Disproportionality
These Media Posts will serve as notification to the United States Congress that should Iran strike any U.S. person or target, the United States will quickly & fully strike back, & perhaps in a disproportionate manner. Such legal notice is not required, but is given nevertheless!
— Donald J. Trump (@realDonaldTrump) January 5, 2020
Thomas Aquinas first considered the principle of proportional response when he described the doctrine of double effect in Summa Theologica. Aquinas explained that a single action can have have two effects: such as saving one’s life and taking another. If the good intention (read: saving one’s life) is the one aimed at, then self-defense can be justified. Including this principle of good intention, the doctrine of double effect includes four requirements, listed below from Joseph Managan1.

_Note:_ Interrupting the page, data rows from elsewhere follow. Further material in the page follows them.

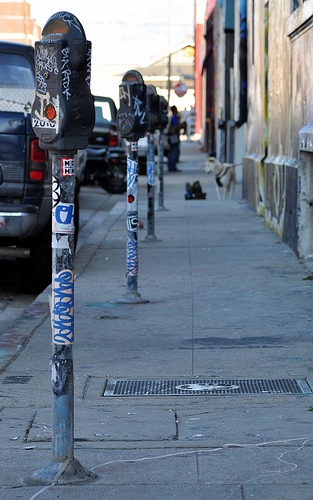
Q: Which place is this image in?
A: It is at the street.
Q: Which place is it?
A: It is a street.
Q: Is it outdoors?
A: Yes, it is outdoors.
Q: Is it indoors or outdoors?
A: It is outdoors.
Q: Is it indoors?
A: No, it is outdoors.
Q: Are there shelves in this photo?
A: No, there are no shelves.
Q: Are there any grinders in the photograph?
A: No, there are no grinders.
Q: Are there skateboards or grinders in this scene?
A: No, there are no grinders or skateboards.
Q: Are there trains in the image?
A: No, there are no trains.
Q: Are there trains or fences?
A: No, there are no trains or fences.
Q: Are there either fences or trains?
A: No, there are no trains or fences.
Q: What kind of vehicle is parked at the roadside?
A: The vehicle is a car.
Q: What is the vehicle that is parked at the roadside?
A: The vehicle is a car.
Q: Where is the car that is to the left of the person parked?
A: The car is parked at the roadside.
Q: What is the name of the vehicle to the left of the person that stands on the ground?
A: The vehicle is a car.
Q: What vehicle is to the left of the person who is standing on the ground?
A: The vehicle is a car.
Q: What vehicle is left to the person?
A: The vehicle is a car.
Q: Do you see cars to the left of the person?
A: Yes, there is a car to the left of the person.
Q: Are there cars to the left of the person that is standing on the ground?
A: Yes, there is a car to the left of the person.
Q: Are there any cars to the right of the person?
A: No, the car is to the left of the person.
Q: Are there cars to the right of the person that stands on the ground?
A: No, the car is to the left of the person.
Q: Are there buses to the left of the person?
A: No, there is a car to the left of the person.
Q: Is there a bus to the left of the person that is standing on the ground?
A: No, there is a car to the left of the person.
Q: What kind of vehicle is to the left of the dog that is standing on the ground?
A: The vehicle is a car.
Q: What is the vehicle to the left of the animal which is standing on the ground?
A: The vehicle is a car.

A person may licitly perform an action that he foresees will produce a good effect and a bad effect provided that four conditions are verified at one and the same time:
- that the action in itself from its very object be good or at least indifferent;
- that the good effect and not the evil effect be intended;
- that the good effect be not produced by means of the evil effect;
- that there be a proportionately grave reason for permitting the evil effect
Michael Walzer2 argues (and I agree with him) that a person committing an act also must incurr a reasonable amount of risk in order to minimize the amount of harm caused.
Proportionality is fundamental to the exercise of modern warfare. The things we do in war should be for a specific military advantage that works towards a well-defined political goal. A disproportionate response to any particular provocation by an enemy, such as Iran, is by definition conducting military operations without regard to the military advantage sought. In other words: pointless. And illegal.